Saturday, 21 February 2015

30 Years of The Breakfast Club


Three years before I was born, The Breakfast Club was released to cinemas in 1985. Whilst I may not have been around for the initial release, it soon became one of my favourite 80s films after I first saw it as a teenager. 

So join me as I count down some of the most memorable moments from the film that brought us a brain, an athlete, a basket case, a princess and a criminal.

Dancing in the Library

No 80s film is complete without some form of montage, and The Breakfast Club is no exception. Step forward the memorable dance montage in the library.

Undoubtedly one of the most iconic scenes in the film, the scene kicks off when Brian rigs up the record player in the office to play Karla DeVito's "We Are Not Alone." From here, each character gets down to boogie in their own way (my personal favourite is the Madness-esque walk performed by Bender, Brian and Andrew). 

Scene trivia: 
Director John Hughes originally intended for Molly Ringwald (the sophisticated and pretty redhead Claire in the film) to shoot the dance scene alone. However, the actress did not consider herself a good dancer, and had doubts about the scene being effective. So Hughes made a quick revision and included the rest of the cast to allow Ringwald to feel more comfortable. 

The last minute change was a welcome one, effectively showing the transition from a group of teenagers begrudgingly sharing the same room for a morning, to a unlikely but downright fitting group of friends. 

 

Lunch

Whilst only a brief section of the film, each character's choice of lunch is a subtle and clever way of highlighting the stereotypes.

Andrew: An athlete and a wrestler, his lunch consists of multiple sandwiches, pieces of fruit, along with a super-sized bag of crisps. The abundance of food just helps to live up to his "jock" stereotype, whilst also highlighting his dad's focus on his own son's sport career (weight trainers and wrestlers will often intake a higher calorie allowance to build muscle).

Allison: The weird and quirky member of the group combines both crisps and sugar in a sandwich, whilst the other teenagers look on in bewilderment. This weird choice of lunch just affirms Allison's demeanour.

Claire: The Princess brings in sushi on an elaborate set up. This is to show that she comes from a rich family, as sushi is considered a more sophisticated, expensive choice of lunch.

Bender: The Criminal has no lunch, which strengthens his stories of the abuse he receives from his parents. His parents fail to care for him, and the lack of lunch only goes to show that.
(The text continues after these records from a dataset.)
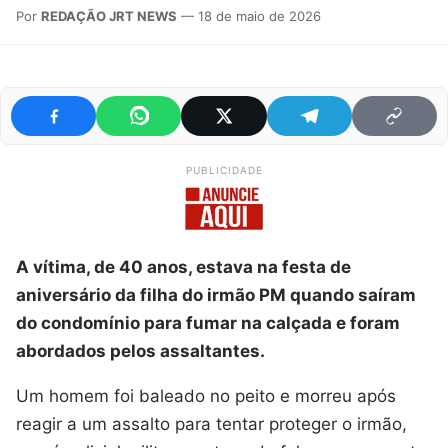
Por
REDAÇÃO JRT NEWS
— 18 de maio de 2026
PUBLICIDADE
A vítima, de 40 anos, estava na festa de
aniversário da filha do irmão PM quando saíram
do condomínio para fumar na calçada e foram
abordados pelos assaltantes.
Um homem foi baleado no peito e morreu após
reagir a um assalto para tentar proteger o irmão,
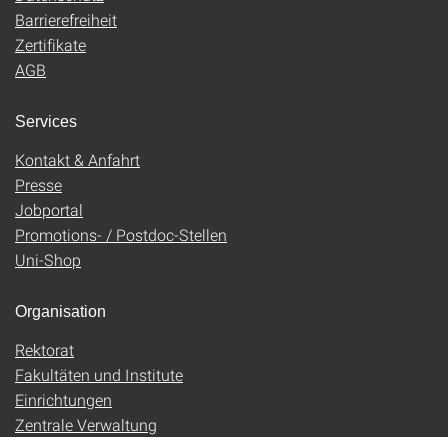
Barrierefreiheit
Zertifikate
AGB
Services
Kontakt & Anfahrt
Presse
Jobportal
Promotions- / Postdoc-Stellen
Uni-Shop
Organisation
Rektorat
Fakultäten und Institute
Einrichtungen
Zentrale Verwaltung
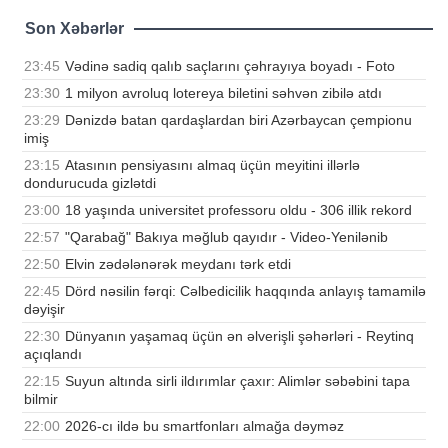
Son Xəbərlər
23:45
Vədinə sadiq qalıb saçlarını çəhrayıya boyadı - Foto
23:30
1 milyon avroluq lotereya biletini səhvən zibilə atdı
23:29
Dənizdə batan qardaşlardan biri Azərbaycan çempionu
imiş
23:15
Atasının pensiyasını almaq üçün meyitini illərlə
dondurucuda gizlətdi
23:00
18 yaşında universitet professoru oldu - 306 illik rekord
22:57
"Qarabağ" Bakıya məğlub qayıdır - Video-Yenilənib
22:50
Elvin zədələnərək meydanı tərk etdi
22:45
Dörd nəsilin fərqi: Cəlbedicilik haqqında anlayış tamamilə
dəyişir
22:30
Dünyanın yaşamaq üçün ən əlverişli şəhərləri - Reytinq
açıqlandı
22:15
Suyun altında sirli ildırımlar çaxır: Alimlər səbəbini tapa
bilmir
22:00
2026-cı ildə bu smartfonları almağa dəyməz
Brian: At this point in the film, the audience are led to believe that the Brain has a good, normal home-life, whilst he achieves at school. His lunch is pretty normal, consisting of a sandwich, soup and fruit juice, reflecting his supposed life.


Scene trivia: 
The coke that the teenagers drink from have the Olympic sign printed onto them, due to the 1984 Olympics in Los Angeles. 




The Chase

Parodied time and time again, the hallway chase scene is one of the most memorable scenes in the film. After sneaking out of detention, the group know they have to get back before the Principal returns. And so begins the famous chase scene, set to Wang Chung's "Fire in the Twilight."

Another montage-style scene (John Hughes was rather fond of them in his movies), the group slide left, right, up and down around the hallways, ending with Bender taking the bullet to get the rest of them safely back into the cafeteria without a hitch.
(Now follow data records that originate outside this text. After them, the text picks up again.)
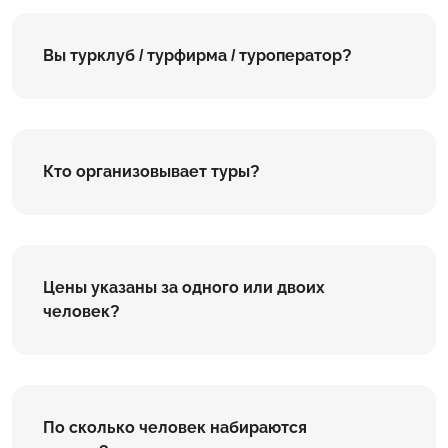
Вы турклуб / турфирма / туроператор?
Кто организовывает туры?
Цены указаны за одного или двоих
человек?
По сколько человек набираются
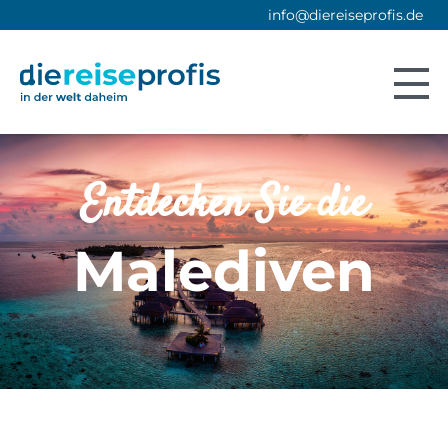
info@diereiseprofis.de
Entdecken Sie die
Malediven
The Fist Pump/80s Freeze Frame

Concluding this fond look back at The Breakfast Club is undoubtedly the most iconic scene in the film. Utilising the familiar 80s freeze frame, Bender's final shot 'fist pump' on the field after the group have finished their time in detention sums up the end simply, but perfectly. 

At this point in time, we know that this group of stereotypical teenagers have grown from reluctantly sharing a room to friends who will most definitely look at one another differently in the school hallways from now on. 


"Dear Mr. Vernon,

We accept the fact that we had to sacrifice a whole saturday in detention for whatever it is we did wrong, but we think you're crazy for making us write an essay telling you who we think we are.



You see us as you want to see us, in the simplest terms, in the most convenient definitions. But what we found out, is that each one of us is a brain, and an athlete, and a basketcase, a princess, and a criminal.



Does that answer your question?

Sincerely yours,

The Breakfast Club."




Scene trivia: 
Bender raising his fist in defiance was actually ad-libbed. Judd Nelson was originally supposed to walk off into the sunset, but director John Hughes encouraged him to film several takes, playing around with different actions. When filming was just about to finish, Nelson threw his fist up without letting anyone knowing first. Surprised by how effective his simple gesture was, Hughes decided to keep it as the closing shot of the film. Since then, the 'fist pump', accompanied by Simple Mind's "Don't You (Forget About Me)", has gone down as one of the most iconic and parodied scenes in film history. 


Happy 30th Anniversary, The Breakfast Club!